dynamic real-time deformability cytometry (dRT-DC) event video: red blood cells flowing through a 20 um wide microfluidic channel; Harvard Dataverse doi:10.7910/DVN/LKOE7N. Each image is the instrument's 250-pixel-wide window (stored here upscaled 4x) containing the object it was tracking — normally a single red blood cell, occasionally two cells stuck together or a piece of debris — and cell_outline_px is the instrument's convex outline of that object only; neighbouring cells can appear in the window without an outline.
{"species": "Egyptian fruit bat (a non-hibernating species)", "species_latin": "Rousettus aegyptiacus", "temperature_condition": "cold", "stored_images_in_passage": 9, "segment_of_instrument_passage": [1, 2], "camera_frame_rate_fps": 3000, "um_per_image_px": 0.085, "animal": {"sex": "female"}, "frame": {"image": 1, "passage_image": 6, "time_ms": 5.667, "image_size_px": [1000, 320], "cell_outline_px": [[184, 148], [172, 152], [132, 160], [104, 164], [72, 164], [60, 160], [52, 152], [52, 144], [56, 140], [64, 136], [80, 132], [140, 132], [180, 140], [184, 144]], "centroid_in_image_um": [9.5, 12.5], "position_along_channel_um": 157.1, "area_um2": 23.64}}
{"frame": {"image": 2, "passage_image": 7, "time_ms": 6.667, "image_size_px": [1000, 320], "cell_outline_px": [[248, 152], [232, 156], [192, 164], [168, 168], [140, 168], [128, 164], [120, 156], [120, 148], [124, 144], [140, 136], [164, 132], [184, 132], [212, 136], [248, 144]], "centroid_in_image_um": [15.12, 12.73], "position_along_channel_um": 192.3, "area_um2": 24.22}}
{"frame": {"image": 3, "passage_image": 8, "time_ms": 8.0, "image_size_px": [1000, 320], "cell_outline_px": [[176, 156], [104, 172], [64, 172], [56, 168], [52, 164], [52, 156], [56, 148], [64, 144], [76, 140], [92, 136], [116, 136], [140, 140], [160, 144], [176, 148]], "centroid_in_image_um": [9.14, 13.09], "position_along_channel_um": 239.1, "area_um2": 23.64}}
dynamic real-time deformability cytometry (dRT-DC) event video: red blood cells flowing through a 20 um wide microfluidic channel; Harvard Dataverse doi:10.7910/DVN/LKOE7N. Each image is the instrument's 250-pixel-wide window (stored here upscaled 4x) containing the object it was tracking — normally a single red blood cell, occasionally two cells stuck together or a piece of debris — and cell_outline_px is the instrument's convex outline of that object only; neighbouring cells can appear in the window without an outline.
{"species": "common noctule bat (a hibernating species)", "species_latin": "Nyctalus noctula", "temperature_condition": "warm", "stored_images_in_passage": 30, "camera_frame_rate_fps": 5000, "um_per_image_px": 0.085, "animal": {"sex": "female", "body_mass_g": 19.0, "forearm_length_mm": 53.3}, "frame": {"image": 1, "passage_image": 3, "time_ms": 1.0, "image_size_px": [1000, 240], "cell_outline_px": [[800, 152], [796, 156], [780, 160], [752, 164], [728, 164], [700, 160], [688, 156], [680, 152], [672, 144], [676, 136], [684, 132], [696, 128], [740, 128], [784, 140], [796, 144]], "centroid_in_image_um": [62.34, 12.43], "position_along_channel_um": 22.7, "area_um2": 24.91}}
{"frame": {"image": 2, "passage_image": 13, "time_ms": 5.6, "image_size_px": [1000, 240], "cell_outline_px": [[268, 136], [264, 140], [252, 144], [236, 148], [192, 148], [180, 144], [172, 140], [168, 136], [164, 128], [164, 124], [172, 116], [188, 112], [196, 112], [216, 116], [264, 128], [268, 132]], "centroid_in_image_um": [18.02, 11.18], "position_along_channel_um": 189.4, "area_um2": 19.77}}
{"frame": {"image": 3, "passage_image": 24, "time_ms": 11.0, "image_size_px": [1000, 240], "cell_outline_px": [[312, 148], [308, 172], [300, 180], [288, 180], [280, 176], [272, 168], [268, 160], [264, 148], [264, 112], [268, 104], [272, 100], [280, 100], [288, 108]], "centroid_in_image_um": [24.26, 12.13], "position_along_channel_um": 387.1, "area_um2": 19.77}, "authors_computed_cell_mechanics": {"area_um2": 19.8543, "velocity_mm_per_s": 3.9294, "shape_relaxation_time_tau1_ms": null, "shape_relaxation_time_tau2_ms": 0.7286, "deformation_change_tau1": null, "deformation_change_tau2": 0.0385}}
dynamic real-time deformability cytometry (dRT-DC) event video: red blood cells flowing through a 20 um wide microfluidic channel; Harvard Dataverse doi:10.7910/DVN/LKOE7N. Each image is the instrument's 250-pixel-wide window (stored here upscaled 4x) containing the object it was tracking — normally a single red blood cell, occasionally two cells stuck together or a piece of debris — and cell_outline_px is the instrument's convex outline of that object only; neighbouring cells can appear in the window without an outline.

▶ Task statement:
Copy every record above exactly as it appears.

▶ Task answer:
dynamic real-time deformability cytometry (dRT-DC) event video: red blood cells flowing through a 20 um wide microfluidic channel; Harvard Dataverse doi:10.7910/DVN/LKOE7N. Each image is the instrument's 250-pixel-wide window (stored here upscaled 4x) containing the object it was tracking — normally a single red blood cell, occasionally two cells stuck together or a piece of debris — and cell_outline_px is the instrument's convex outline of that object only; neighbouring cells can appear in the window without an outline.
{"species": "Egyptian fruit bat (a non-hibernating species)", "species_latin": "Rousettus aegyptiacus", "temperature_condition": "cold", "stored_images_in_passage": 9, "segment_of_instrument_passage": [1, 2], "camera_frame_rate_fps": 3000, "um_per_image_px": 0.085, "animal": {"sex": "female"}, "frame": {"image": 1, "passage_image": 6, "time_ms": 5.667, "image_size_px": [1000, 320], "cell_outline_px": [[184, 148], [172, 152], [132, 160], [104, 164], [72, 164], [60, 160], [52, 152], [52, 144], [56, 140], [64, 136], [80, 132], [140, 132], [180, 140], [184, 144]], "centroid_in_image_um": [9.5, 12.5], "position_along_channel_um": 157.1, "area_um2": 23.64}}
{"frame": {"image": 2, "passage_image": 7, "time_ms": 6.667, "image_size_px": [1000, 320], "cell_outline_px": [[248, 152], [232, 156], [192, 164], [168, 168], [140, 168], [128, 164], [120, 156], [120, 148], [124, 144], [140, 136], [164, 132], [184, 132], [212, 136], [248, 144]], "centroid_in_image_um": [15.12, 12.73], "position_along_channel_um": 192.3, "area_um2": 24.22}}
{"frame": {"image": 3, "passage_image": 8, "time_ms": 8.0, "image_size_px": [1000, 320], "cell_outline_px": [[176, 156], [104, 172], [64, 172], [56, 168], [52, 164], [52, 156], [56, 148], [64, 144], [76, 140], [92, 136], [116, 136], [140, 140], [160, 144], [176, 148]], "centroid_in_image_um": [9.14, 13.09], "position_along_channel_um": 239.1, "area_um2": 23.64}}
dynamic real-time deformability cytometry (dRT-DC) event video: red blood cells flowing through a 20 um wide microfluidic channel; Harvard Dataverse doi:10.7910/DVN/LKOE7N. Each image is the instrument's 250-pixel-wide window (stored here upscaled 4x) containing the object it was tracking — normally a single red blood cell, occasionally two cells stuck together or a piece of debris — and cell_outline_px is the instrument's convex outline of that object only; neighbouring cells can appear in the window without an outline.
{"species": "common noctule bat (a hibernating species)", "species_latin": "Nyctalus noctula", "temperature_condition": "warm", "stored_images_in_passage": 30, "camera_frame_rate_fps": 5000, "um_per_image_px": 0.085, "animal": {"sex": "female", "body_mass_g": 19.0, "forearm_length_mm": 53.3}, "frame": {"image": 1, "passage_image": 3, "time_ms": 1.0, "image_size_px": [1000, 240], "cell_outline_px": [[800, 152], [796, 156], [780, 160], [752, 164], [728, 164], [700, 160], [688, 156], [680, 152], [672, 144], [676, 136], [684, 132], [696, 128], [740, 128], [784, 140], [796, 144]], "centroid_in_image_um": [62.34, 12.43], "position_along_channel_um": 22.7, "area_um2": 24.91}}
{"frame": {"image": 2, "passage_image": 13, "time_ms": 5.6, "image_size_px": [1000, 240], "cell_outline_px": [[268, 136], [264, 140], [252, 144], [236, 148], [192, 148], [180, 144], [172, 140], [168, 136], [164, 128], [164, 124], [172, 116], [188, 112], [196, 112], [216, 116], [264, 128], [268, 132]], "centroid_in_image_um": [18.02, 11.18], "position_along_channel_um": 189.4, "area_um2": 19.77}}
{"frame": {"image": 3, "passage_image": 24, "time_ms": 11.0, "image_size_px": [1000, 240], "cell_outline_px": [[312, 148], [308, 172], [300, 180], [288, 180], [280, 176], [272, 168], [268, 160], [264, 148], [264, 112], [268, 104], [272, 100], [280, 100], [288, 108]], "centroid_in_image_um": [24.26, 12.13], "position_along_channel_um": 387.1, "area_um2": 19.77}, "authors_computed_cell_mechanics": {"area_um2": 19.8543, "velocity_mm_per_s": 3.9294, "shape_relaxation_time_tau1_ms": null, "shape_relaxation_time_tau2_ms": 0.7286, "deformation_change_tau1": null, "deformation_change_tau2": 0.0385}}
dynamic real-time deformability cytometry (dRT-DC) event video: red blood cells flowing through a 20 um wide microfluidic channel; Harvard Dataverse doi:10.7910/DVN/LKOE7N. Each image is the instrument's 250-pixel-wide window (stored here upscaled 4x) containing the object it was tracking — normally a single red blood cell, occasionally two cells stuck together or a piece of debris — and cell_outline_px is the instrument's convex outline of that object only; neighbouring cells can appear in the window without an outline.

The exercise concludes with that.